Sur les conclusions sur le fondement de l'article L. 521-3 du code de justice administrative :
2. Aux termes de l'article L. 521-3 du code de justice administrative : " En cas d'urgence, et sur simple requête qui sera recevable même en l'absence de décision administrative préalable, le juge des référés peut ordonner toutes autres mesures utiles sans faire obstacle à l'exécution d'aucune décision administrative ".
3. Ainsi qu'il l'a été dit au point 1, la préfète du Val-de-Marne a convoqué M. A le 1er juillet 2024 pour le dépôt de sa demande d'admission exceptionnelle au séjour. L'intéressé ne soutenant pas, près de deux mois plus tard, que ce rendez-vous n'a pas été honoré ni qu'un récépissé de demande de titre de séjour ne lui a pas été délivré à cette occasion, il n'y a plus lieu de statuer sur les conclusions de la requête de M. A présentées sur le fondement de l'article L. 521-3 du code de justice administrative.

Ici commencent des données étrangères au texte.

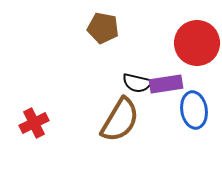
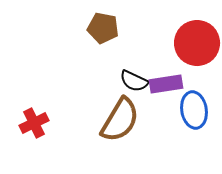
black semicircle: moved 3 px left, 2 px up; rotated 12 degrees clockwise
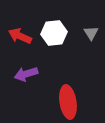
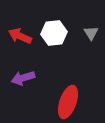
purple arrow: moved 3 px left, 4 px down
red ellipse: rotated 28 degrees clockwise
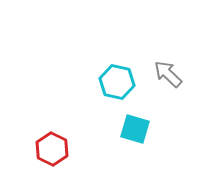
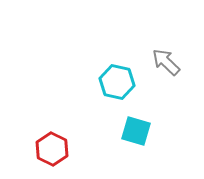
gray arrow: moved 2 px left, 12 px up
cyan square: moved 1 px right, 2 px down
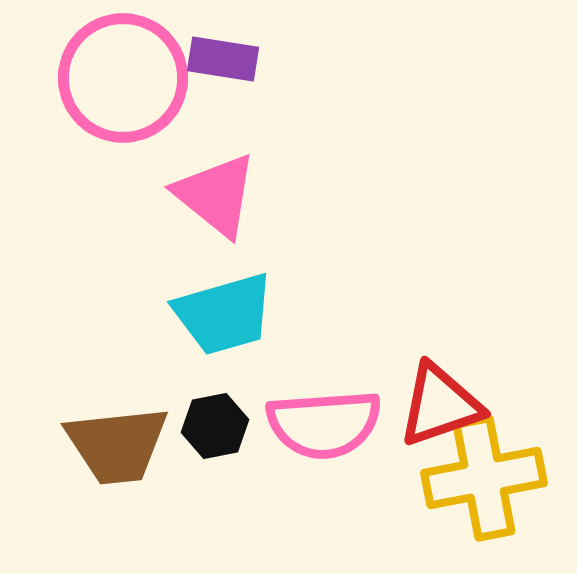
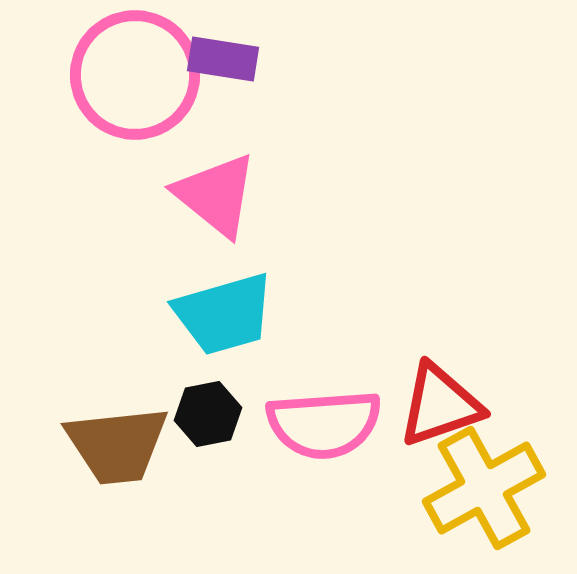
pink circle: moved 12 px right, 3 px up
black hexagon: moved 7 px left, 12 px up
yellow cross: moved 10 px down; rotated 18 degrees counterclockwise
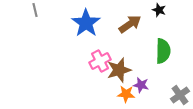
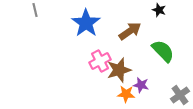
brown arrow: moved 7 px down
green semicircle: rotated 45 degrees counterclockwise
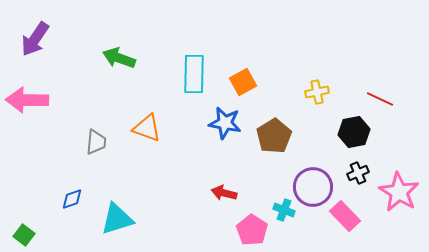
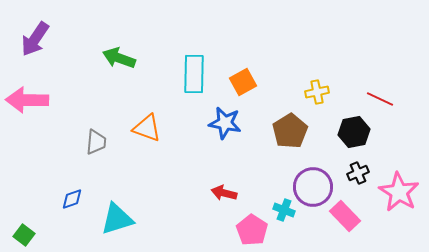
brown pentagon: moved 16 px right, 5 px up
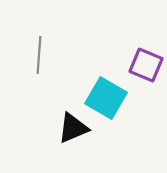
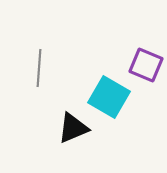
gray line: moved 13 px down
cyan square: moved 3 px right, 1 px up
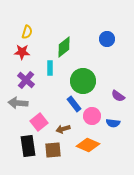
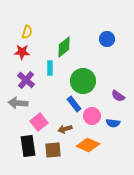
brown arrow: moved 2 px right
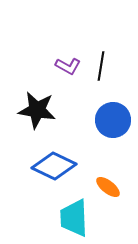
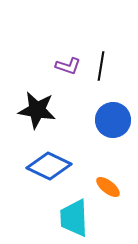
purple L-shape: rotated 10 degrees counterclockwise
blue diamond: moved 5 px left
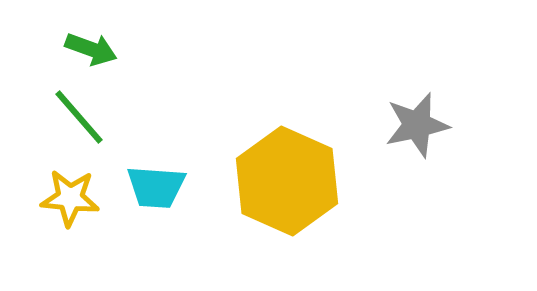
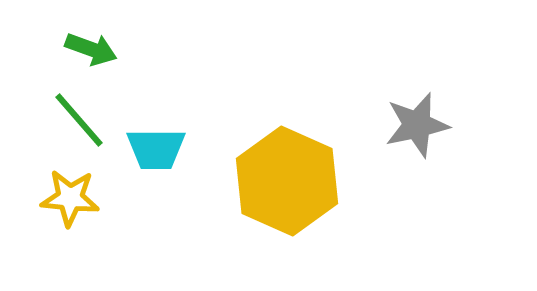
green line: moved 3 px down
cyan trapezoid: moved 38 px up; rotated 4 degrees counterclockwise
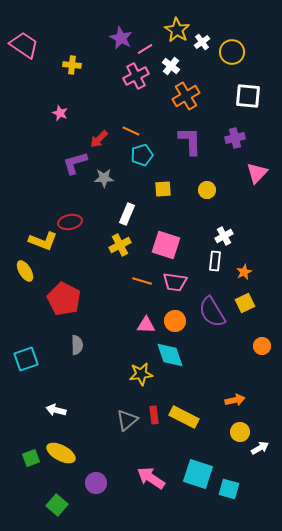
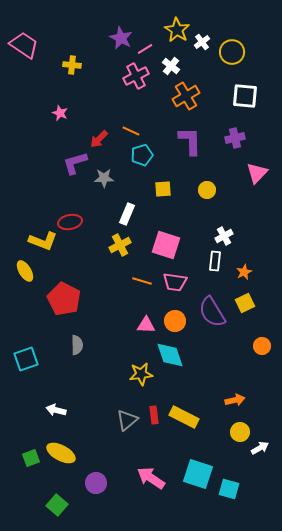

Sur les frais de justice :
4. Il y a lieu, dans les circonstances de l'espèce, de mettre à la charge de l'Etat (préfète du Val-de-Marne) une somme de 2000 euros à verser à M. A en application de l'article L. 761-1 du code de justice administrative.
O R D O N N E :
Article 1er : Il n'y a plus lieu de statuer sur les conclusions de la requête de M. A présentées sur le fondement de l'article L. 521-3 du code de justice administrative.
Article 2 : L'Etat (préfète du Val-de-Marne) versera une somme de 2000 euros à
M. A en application des dispositions de l'article L. 761-1 du code de justice administrative.
Article 3 : La présente ordonnance sera notifiée à M. B C A et au ministre de l'intérieur et des outre-mer.
Copie en sera communiquée à la préfète du Val-de-Marne.
Le juge des référés,
Signé : M. Aymard
La République mande et ordonne au ministre de l'intérieur et des outre-mer, en ce qui le concerne, ou à tous commissaires de justice à ce requis en ce qui concerne les voies de droit commun contre les parties privées, de pourvoir à l'exécution de la présente décision.